Том 9. Повести. Стихотворения — страница 51 из 114


Давайте разберемся.

* * *

Я уже давно писал стихи и находился, как все молодые поэты, в состоянии вечного душевного смятения: бегал по редакциям местных газет без всякого разбора, читал свои стихи кому попало в гимназии, на переменках, спрашивал мнение товарищей, домашних, папы, тети, мучил своими произведениями младшего братишку Женю — будущего Евгения Петрова, посылал свои стихотворения бабушке в Екатеринослав, даже прослыл у знакомых гимназисток слегка сумасшедшим. И все это лишь потому, что никто не мог мне объяснить какой-то — как я тогда думал — самый главный секрет, открыть какую-то самую сокровенную тайну поэзии, не обладая которой можно было и впрямь свихнуться, не понимая, для чего все это пишется, что означают все эти давным-давно, еще со времен Ломоносова, известные рифмы, размеры, строфы — тысячу раз уже писанные кем-то раньше, тысячу раз читаные-перечитаные и, по сути дела, по внутреннему ощущению, ничего общего не имеющие лично со мной, с моей жизнью, с моей судьбой, с моими интересами, — какие-то бледные «холодом дышит природа немая, бешено волны седые кипят» и прочее.


…Звездочки между четверостишиями…


Подобное же чувство, по-видимому, испытал в свое время и Маяковский, о котором я тоже собираюсь кое-что рассказать в этой книге. В своей биографии он пишет:

«…Вышло ходульно и ревплаксиво. Что-то вроде:

В золото, в пурпур леса одевались, солнце играло на главах церквей. Ждал я: но в месяцах дни потерялись, сотни томительных дней.

Исписал таким целую тетрадку»…


Никто мне ничего не смог сказать, и ничего я не слышал, кроме того, что — «вообразите себе, Валя пишет стихи, хотя, впрочем, в его возрасте все пишут».

В редакциях:

— Стихи? Отлично. Оставьте. Приходите через две недели. Рукописи не возвращаем.

Через две недели:

— Не пойдет.

— Почему?

— Потому что мы буквально завалены стихами, а мы их вообще-то не печатаем.

Или вдруг неожиданное счастье.

— Одно взяли.

— Какое?

— Я уже не помню. Там что-то про природу. Восемь строк. На подверстку.

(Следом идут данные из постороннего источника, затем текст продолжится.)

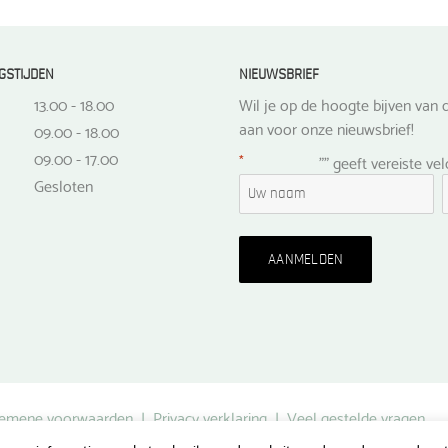
GSTIJDEN
NIEUWSBRIEF
13.00 - 18.00
Wil je op de hoogte bijven van d
aan voor onze nieuwsbrief!
09.00 - 18.00
09.00 - 17.00
*
"
" geeft vereiste ve
Gesloten
emene voorwaarden
|
Privacy verklaring
|
Veel gestelde vragen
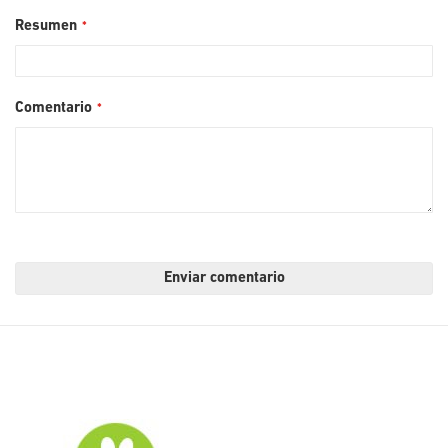
Resumen
Comentario
Enviar comentario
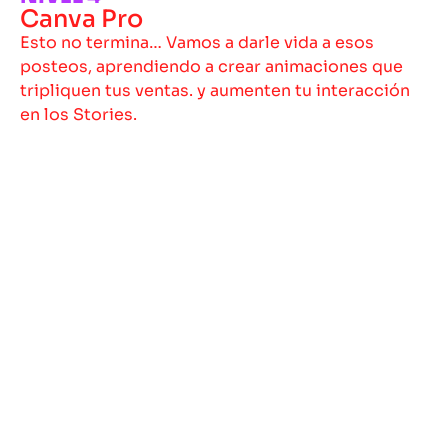
Canva Pro
Esto no termina… Vamos a darle vida a esos
posteos, aprendiendo a crear animaciones que
tripliquen tus ventas. y aumenten tu interacción
en los Stories.​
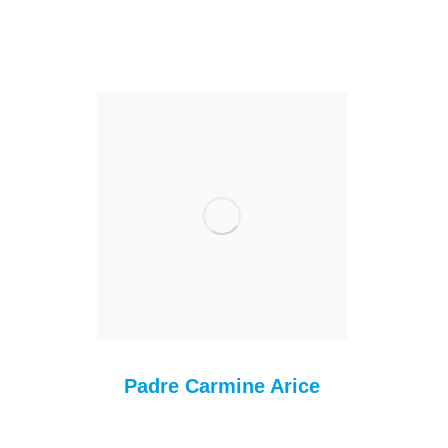
«G
co
Fr
Padre Carmine Arice
Mu
ta
de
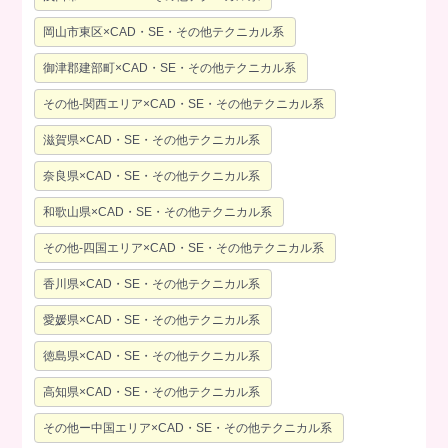
岡山市東区×CAD・SE・その他テクニカル系
御津郡建部町×CAD・SE・その他テクニカル系
その他-関西エリア×CAD・SE・その他テクニカル系
滋賀県×CAD・SE・その他テクニカル系
奈良県×CAD・SE・その他テクニカル系
和歌山県×CAD・SE・その他テクニカル系
その他-四国エリア×CAD・SE・その他テクニカル系
香川県×CAD・SE・その他テクニカル系
愛媛県×CAD・SE・その他テクニカル系
徳島県×CAD・SE・その他テクニカル系
高知県×CAD・SE・その他テクニカル系
その他ー中国エリア×CAD・SE・その他テクニカル系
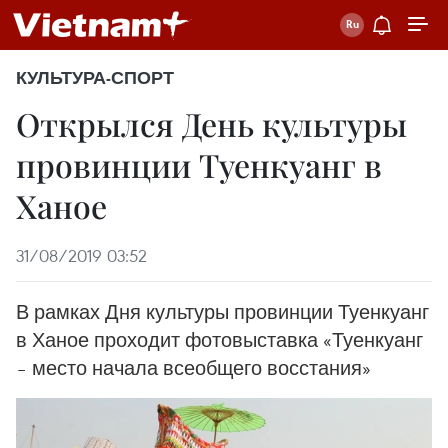
КУЛЬТУРА-СПОРТ
Открылся День культуры
провинции Туенкуанг в
Ханое
31/08/2019 03:52
В рамках Дня культуры провинции Туенкуанг
в Ханое проходит фотовыставка «Туенкуанг
– место начала всеобщего восстания»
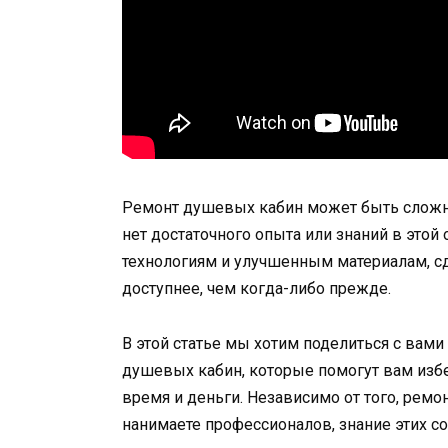
Ремонт душевых кабин может быть сложны
нет достаточного опыта или знаний в этой
технологиям и улучшенным материалам, с
доступнее, чем когда-либо прежде.
В этой статье мы хотим поделиться с вам
душевых кабин, которые помогут вам изб
время и деньги. Независимо от того, рем
нанимаете профессионалов, знание этих с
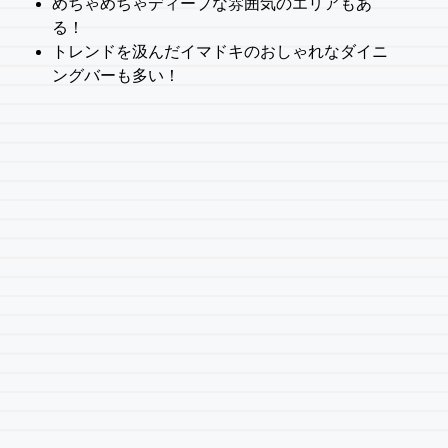
めちゃめちゃディープな雰囲気のエリアもあ
る！
トレンドを汲んだイマドキのおしゃれなダイニ
ングバーも多い！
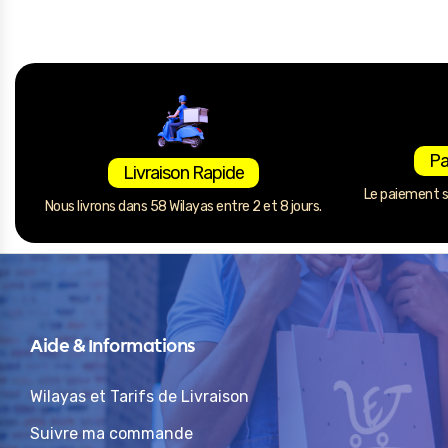
Pa
Livraison Rapide
Le paiement se
Nous livrons dans 58 Wilayas entre 2 et 8 jours.
Aide & Informations
Wilayas et Tarifs de Livraison
Suivre ma commande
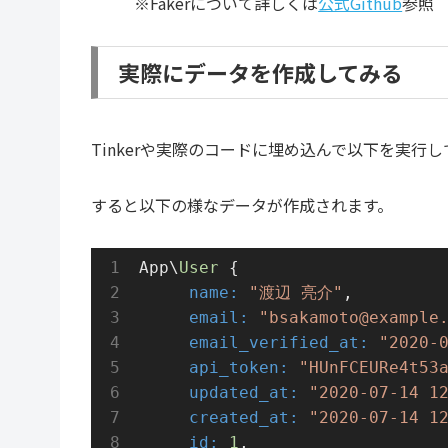
※Fakerについて詳しくは
公式Github
参照
実際にデータを作成してみる
Tinkerや実際のコードに埋め込んで以下を実行
すると以下の様なデータが作成されます。
App\
User 
{
     name:
"渡辺 亮介"
,
     email:
"bsakamoto@example
     email_verified_at:
"2020-
     api_token:
"HUnFCEURe4t53
     updated_at:
"2020-07-14 1
     created_at:
"2020-07-14 1
     id:
1
,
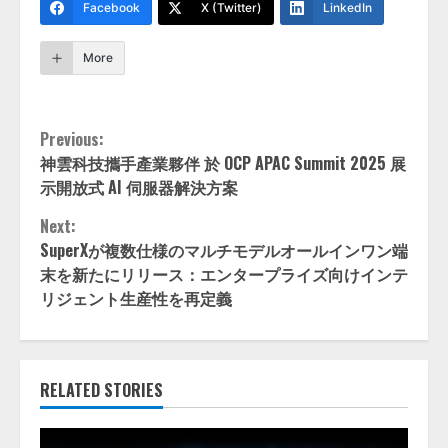
Facebook
X (Twitter)
LinkedIn
More
Continue
Previous:
神雲科技攜手產業夥伴 於 OCP APAC Summit 2025 展
Reading
示開放式 AI 伺服器解決方案
Next:
SuperXが複数仕様のマルチモデルオールインワン端
末を新たにリリース：エンタープライズ向けインテ
リジェント生産性を再定義
RELATED STORIES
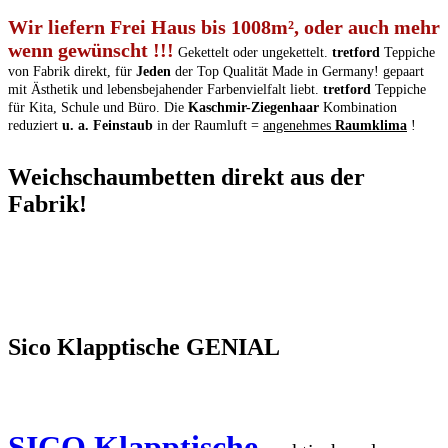
Wir liefern Frei Haus bis 1008m², oder auch mehr
wenn gewünscht !!!
Gekettelt oder ungekettelt.
tretford
Teppiche
von Fabrik direkt, für
Jeden
der Top Qualität Made in Germany! gepaart
mit Ästhetik und lebensbejahender Farbenvielfalt liebt.
tretford
Teppiche
für Kita, Schule und Büro. Die
Kaschmir-Ziegenhaar
Kombination
reduziert
u. a. Feinstaub
in der Raumluft =
angenehmes
Raumklima
!
Weichschaumbetten direkt aus der
Fabrik!
Sico Klapptische GENIAL
SICO Klapptische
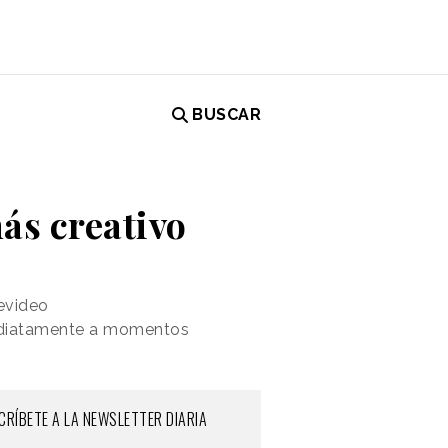
BUSCAR
ás creativo
evideo
ediatamente a momentos
CRÍBETE A LA NEWSLETTER DIARIA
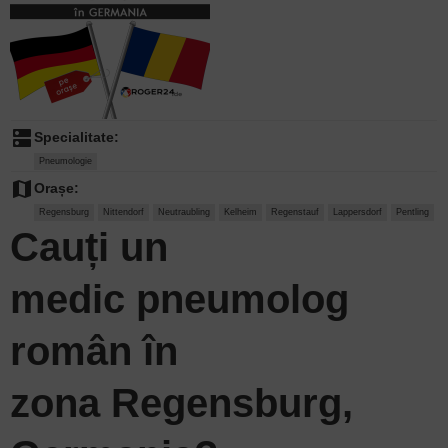
dns
Specialitate:
Pneumologie
map
Orașe:
Regensburg
Nittendorf
Neutraubling
Kelheim
Regenstauf
Lappersdorf
Pentling
Cauți un
medic pneumolog
român în
zona Regensburg,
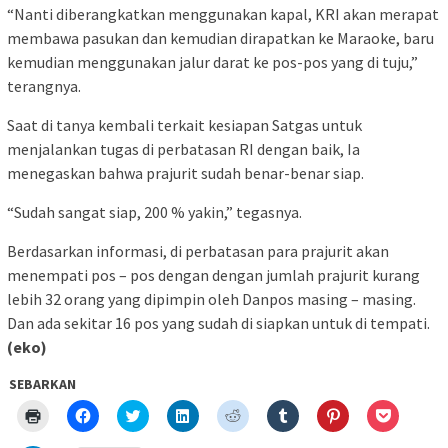
“Nanti diberangkatkan menggunakan kapal, KRI akan merapat
membawa pasukan dan kemudian dirapatkan ke Maraoke, baru
kemudian menggunakan jalur darat ke pos-pos yang di tuju,”
terangnya.
Saat di tanya kembali terkait kesiapan Satgas untuk
menjalankan tugas di perbatasan RI dengan baik, Ia
menegaskan bahwa prajurit sudah benar-benar siap.
“Sudah sangat siap, 200 % yakin,” tegasnya.
Berdasarkan informasi, di perbatasan para prajurit akan
menempati pos – pos dengan dengan jumlah prajurit kurang
lebih 32 orang yang dipimpin oleh Danpos masing – masing.
Dan ada sekitar 16 pos yang sudah di siapkan untuk di tempati.
(eko)
SEBARKAN
Klik
Klik
Klik
Klik
Klik
Klik
Klik
Klik
untuk
untuk
untuk
untuk
untuk
untuk
untuk
untuk
mencetak(Membuka
membagikan
berbagi
berbagi
berbagi
berbagi
berbagi
berbagi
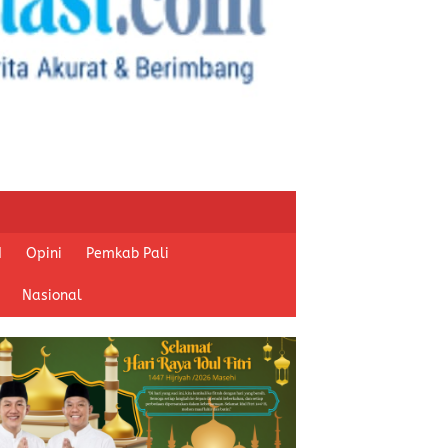
I
Opini
Pemkab Pali
Nasional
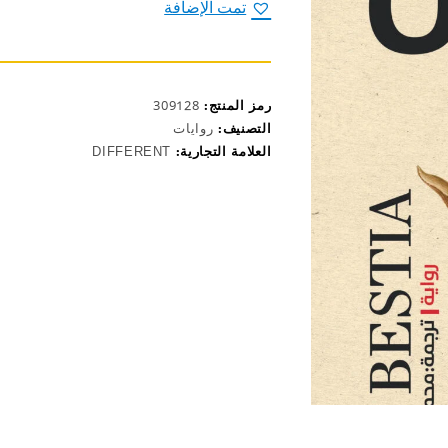
الوحش
تمت الإضافة
رمز المنتج:
309128
التصنيف:
روايات
العلامة التجارية:
DIFFERENT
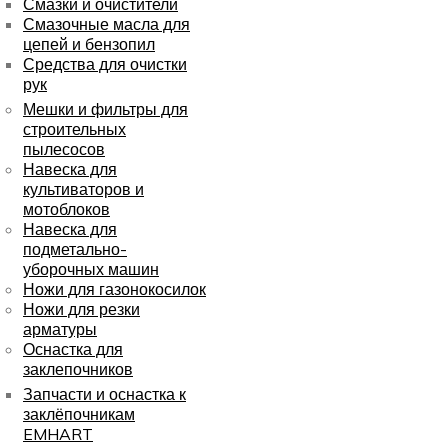
Смазки и очистители
Смазочные масла для
цепей и бензопил
Средства для очистки
рук
Мешки и фильтры для
строительных
пылесосов
Навеска для
культиваторов и
мотоблоков
Навеска для
подметально-
уборочных машин
Ножи для газонокосилок
Ножи для резки
арматуры
Оснастка для
заклепочников
Запчасти и оснастка к
заклёпочникам
EMHART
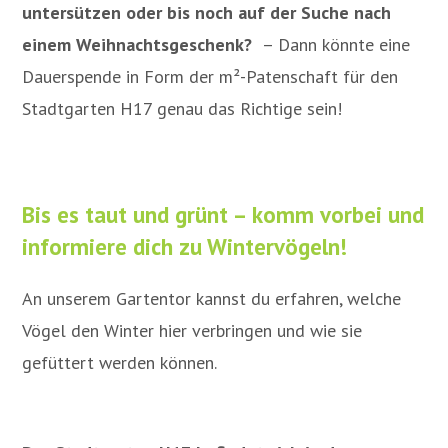
untersützen oder bis noch auf der Suche nach
einem Weihnachtsgeschenk?
– Dann könnte eine
Dauerspende in Form der m²-Patenschaft für den
Stadtgarten H17 genau das Richtige sein!
Bis es taut und grünt – k
omm vorbei und
informiere dich zu Wintervögeln
!
An unserem Gartentor kannst du erfahren, welche
Vögel den Winter hier verbringen und wie sie
gefüttert werden können.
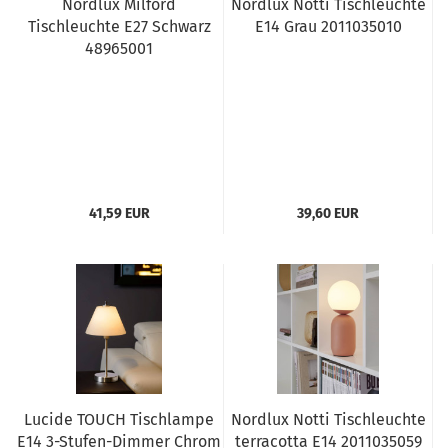
Nordlux Milford
Nordlux Notti Tischleuchte
Tischleuchte E27 Schwarz
E14 Grau 2011035010
48965001
41,59 EUR
39,60 EUR
Lucide TOUCH Tischlampe
Nordlux Notti Tischleuchte
E14 3-Stufen-Dimmer Chrom
terracotta E14 2011035059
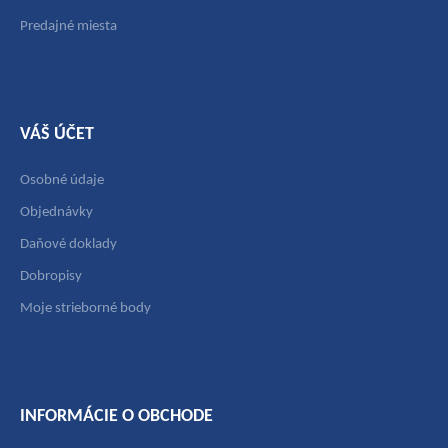
Predajné miesta
VÁŠ ÚČET
Osobné údaje
Objednávky
Daňové doklady
Dobropisy
Moje strieborné body
INFORMÁCIE O OBCHODE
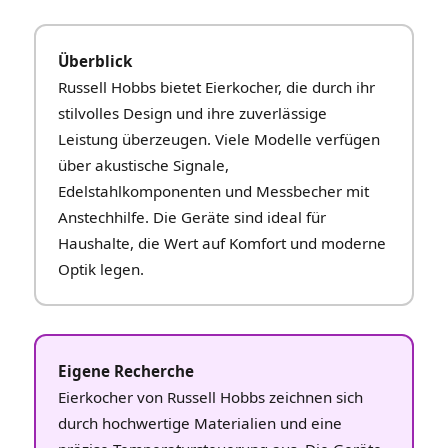
Überblick
Russell Hobbs bietet Eierkocher, die durch ihr
stilvolles Design und ihre zuverlässige
Leistung überzeugen. Viele Modelle verfügen
über akustische Signale,
Edelstahlkomponenten und Messbecher mit
Anstechhilfe. Die Geräte sind ideal für
Haushalte, die Wert auf Komfort und moderne
Optik legen.
Eigene Recherche
Eierkocher von Russell Hobbs zeichnen sich
durch hochwertige Materialien und eine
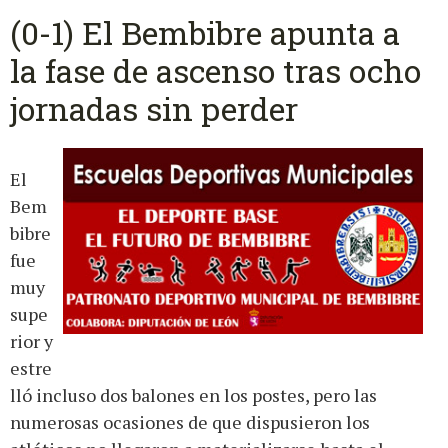
(0-1) El Bembibre apunta a
la fase de ascenso tras ocho
jornadas sin perder
El
Bem
bibre
fue
muy
supe
rior y
estre
lló incluso dos balones en los postes, pero las
numerosas ocasiones de que dispusieron los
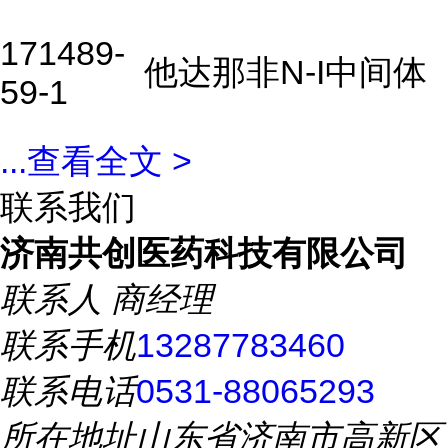
171489-
他达那非N-I中间体
59-1
...
查看全文 >
联系我们
济南共创医药科技有限公司
联系人
商经理
联系手机
13287783460
联系电话
0531-88065293
所在地址
山东省济南市高新区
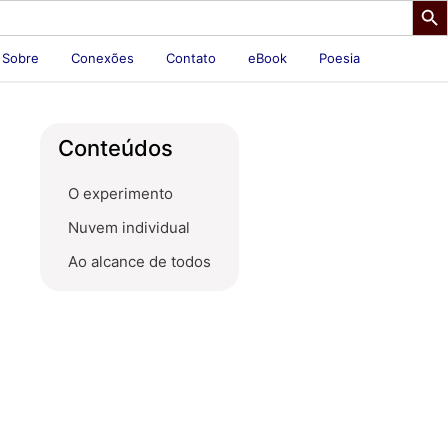
Sobre
Conexões
Contato
eBook
Poesia
Conteúdos
O experimento
Nuvem individual
Ao alcance de todos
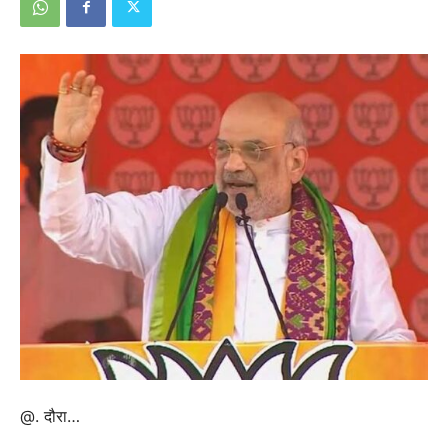
@. दौरा…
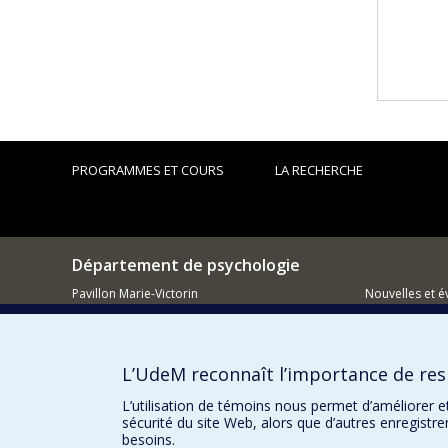
PROGRAMMES ET COURS
LA RECHERCHE
Département de psychologie
Pavillon Marie-Victorin
Nouvelles et 
90, avenue Vincent d'Indy
Montréal (QC)
Comment so
H2V 2S9
L’UdeM reconnaît l’importance de resp
514 343-6972
L’utilisation de témoins nous permet d’améliorer e
sécurité du site Web, alors que d’autres enregistr
besoins.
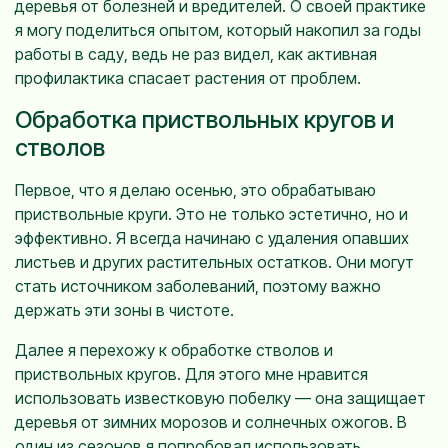
деревья от болезней и вредителей. О своей практике
я могу поделиться опытом, который накопил за годы
работы в саду, ведь не раз видел, как активная
профилактика спасает растения от проблем.
Обработка приствольных кругов и
стволов
Первое, что я делаю осенью, это обрабатываю
приствольные круги. Это не только эстетично, но и
эффективно. Я всегда начинаю с удаления опавших
листьев и других растительных остатков. Они могут
стать источником заболеваний, поэтому важно
держать эти зоны в чистоте.
Далее я перехожу к обработке стволов и
приствольных кругов. Для этого мне нравится
использовать известковую побелку — она защищает
деревья от зимних морозов и солнечных ожогов. В
один из сезонов я попробовал использовать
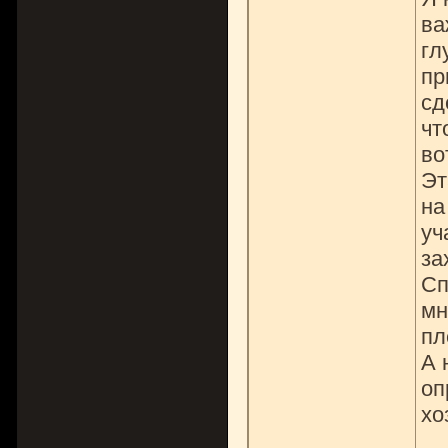
ва
гл
пр
сд
чт
во
Эт
на
уч
за
Сп
мн
пл
А 
оп
хо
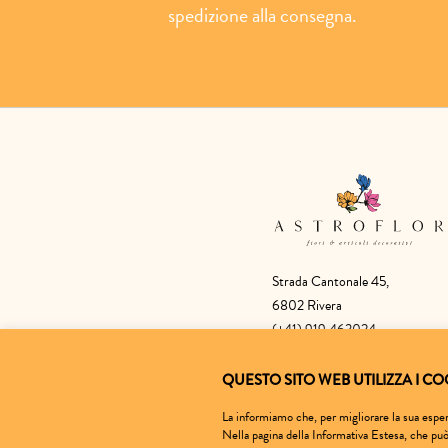
spedizione alla consegna.
Strada Cantonale 45,
6802 Rivera
(+41) 919 463024
astroflor.sa@bluewin.ch
QUESTO SITO WEB UTILIZZA I CO
La informiamo che, per migliorare la sua esperi
Nella pagina della Informativa Estesa, che pu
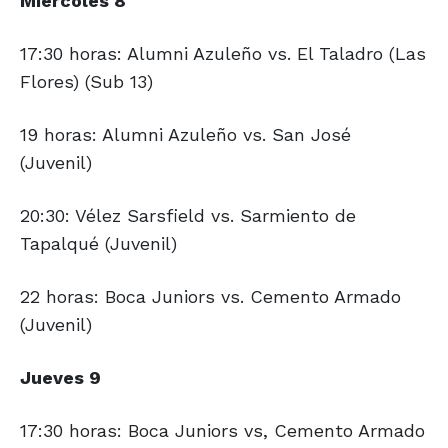
Miércoles 8
17:30 horas: Alumni Azuleño vs. El Taladro (Las
Flores) (Sub 13)
19 horas: Alumni Azuleño vs. San José
(Juvenil)
20:30: Vélez Sarsfield vs. Sarmiento de
Tapalqué (Juvenil)
22 horas: Boca Juniors vs. Cemento Armado
(Juvenil)
Jueves 9
17:30 horas: Boca Juniors vs, Cemento Armado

И лишь один раз в редакции «Одесских новостей», заваленный узкими гранками, испятнанными черными оттисками пальцев, известный журналист Герцо-Виноградский, который под псевдонимом Лоэнгрин вел ежедневный фельетон, короткими, рублеными строчками, односложными абзацами, а-ля король фельетонистов великий Влас Дорошевич, человек с худым интеллигентным лицом и длинными усами Верхарна, мельком взглянув на меня сквозь все то же стальное чеховское пенсне, вдруг чем-то во мне заинтересовался — трудно сказать, чем именно, — может быть, просто по-человечески пожалел, потому что я так неестественно кашлял от смущения, имитируя «слабые легкие», так нервно ломал лаковый козырек своей гимназической фуражки, прожженный в нескольких местах увеличительным стеклом, так стеснялся своих вулканических, так называемых «возрастных» прыщей на худом, китайском подбородке… Он ласково отстранил доброй рукой мои свернутые в трубку стихи и сказал с простотой и откровенностью, потрясшей меня:

— Слушайте, ну, допустим, я попрошу вас зайти через неделю и потом скажу, что стихи не подходят потому, что мы вообще-то стихов не печатаем, хотя мы их изредка и печатаем, и потому, что стихи сырые, хотя они действительно, может быть, сырые. Но какое это имеет значение? Хотите знать святую правду? Вы принесли мне стихи, а я — вот даю вам честное слово порядочного человека — ну совершенно, абсолютно ничего не смыслю в стихах и поэтому ничего вам не могу посоветовать путного. И никто у нас в газете ровно ни черта в поэзии не понимает. Можете мне поверить. Только делают вид, что понимают. Так что я вам посоветую: дайте свои стихи прочесть настоящему писателю. Понимаете: настоящему.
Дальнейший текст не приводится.